Тот отпрянул. Узкие глазки его забегали, он наклонил голову, чтобы лучше разглядеть неожиданного противника с помощью теменного глаза, и медленно отступил.

Подбежали запыхавшиеся мужчины, Новиков выхватил из кармана плазмострел. Но в этом уже не было нужды: Вожак повернулся и побежал, грузно переваливаясь с ноги на ногу.

Губы у Тани были плотно сжаты, в углах появились жесткие складочки. Она потирала ладонь правой руки о комбинезон.

Сергей Сергеевич резко сказал:

— Еще одна такая выходка — и я отстраню вас от работы.

— Как вы это сделаете, хотела бы я знать? — осведомилась Таня.

— Запру в вездеходе до прибытия корабля.

— Я никому не позволяю разговаривать с собой таким тоном.

— Предупреждаю еще раз: потрудитесь сдерживать эмоции.

— Вы видели? Они пожирают собственное потомство.

— Я видел. — Резницкий потер лоб. Голос его смягчился. — Таня, прошу вас обдумывать каждый шаг. Здесь сложная обстановка. Мы должны все время держаться вместе.

У ног Тани плюхнулся камень. Вот как, — теперь Вожак, прячась в кустах, начал обстрел. Разведчики двинулись туда, где колыхались кусты. Мелькнула серая гладкая голова, — в кустарнике зашуршало, потом все стихло.
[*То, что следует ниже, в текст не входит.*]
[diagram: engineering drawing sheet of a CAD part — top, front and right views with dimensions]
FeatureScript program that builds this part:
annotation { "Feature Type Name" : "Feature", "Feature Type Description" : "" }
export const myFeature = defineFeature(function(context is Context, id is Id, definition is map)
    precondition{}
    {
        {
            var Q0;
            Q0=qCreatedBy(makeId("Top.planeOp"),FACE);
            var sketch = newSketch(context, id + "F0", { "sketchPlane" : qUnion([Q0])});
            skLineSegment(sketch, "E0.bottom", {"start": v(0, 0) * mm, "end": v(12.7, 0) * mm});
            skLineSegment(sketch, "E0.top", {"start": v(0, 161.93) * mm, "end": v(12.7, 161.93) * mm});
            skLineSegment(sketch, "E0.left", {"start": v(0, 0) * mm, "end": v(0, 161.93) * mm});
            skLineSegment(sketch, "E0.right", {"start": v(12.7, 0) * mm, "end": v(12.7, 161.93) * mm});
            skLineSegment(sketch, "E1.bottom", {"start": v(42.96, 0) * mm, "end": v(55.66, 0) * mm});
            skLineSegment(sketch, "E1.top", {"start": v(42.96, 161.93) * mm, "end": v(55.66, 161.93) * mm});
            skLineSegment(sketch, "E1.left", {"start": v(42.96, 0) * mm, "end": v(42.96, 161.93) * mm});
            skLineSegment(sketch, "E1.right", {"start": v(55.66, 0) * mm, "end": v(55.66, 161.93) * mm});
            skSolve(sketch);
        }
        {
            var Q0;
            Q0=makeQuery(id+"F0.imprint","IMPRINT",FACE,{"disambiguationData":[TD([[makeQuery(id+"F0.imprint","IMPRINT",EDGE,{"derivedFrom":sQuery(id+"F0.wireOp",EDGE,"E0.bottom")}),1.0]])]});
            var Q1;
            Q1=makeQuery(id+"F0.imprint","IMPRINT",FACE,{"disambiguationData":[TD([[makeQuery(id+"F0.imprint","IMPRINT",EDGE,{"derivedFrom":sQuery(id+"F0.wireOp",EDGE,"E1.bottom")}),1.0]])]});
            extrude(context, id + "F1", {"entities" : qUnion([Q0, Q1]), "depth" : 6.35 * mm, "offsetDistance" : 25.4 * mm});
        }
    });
Пройдя метров десять, разведчики наткнулись на следы недавней драки. На примятой траве лежал абориген с окровавленной головой и тихо скулил, пытаясь подняться. Сумка с аптечкой всегда была у Резницкого при себе. Он нагнулся над раненым, приложил к ранке у виска тампон, смоченный биораствором. Абориген с визгом вырвался. Пришлось Новикову и Тане придерживать его, пока Резницкий не наложил на рану пластырь. Абориген заскреб рукой, пытаясь содрать пластырь, потом пополз на четвереньках прочь. Остановился, потрогал валявшуюся в траве скорлупу яиц, разбитых в драке. Скрылся в кустах.

— Это самка, — сказал Резницкий. — Вероятно, самки ищут укромные места для откладки яиц, но самцы их находят… и пожирают…

— Я записала их лопотание, — сказала Таня, закрывая крышку портативного лингафона. — Надо разобраться в их способе общения.

Они поднялись на невысокий холмик, огляделись. Тут и там в зарослях бродили серые существа, копались в земле в поисках орехов. Таня начала панорамную киносъемку.

А небо было ясное, здешнее солнце мягко освещало лес и поляну, и дальние холмы высовывали из фиолетовых зарослей рыжие макушки. Первозданная тишина повисла над Симилой — бывшей Планетой Тихих Идиотов. Дрожало на лесной опушке легкое марево.

И вдруг тишины не стало. В лесу затрещали, ломаясь, ветки. Кто-то громоздкий продирался сквозь чащу. Уродливым видением, наглым опровержением здравого смысла выплыла голова ящера на нескончаемо длинной шее с зубцами по хребту. Ящер лез напролом, трещали и ломались под его чудовищным напором деревья. Между тем, аборигены продолжали рыться в земле и бродить меж кустов, будто и не приближалась к ним грозная опасность.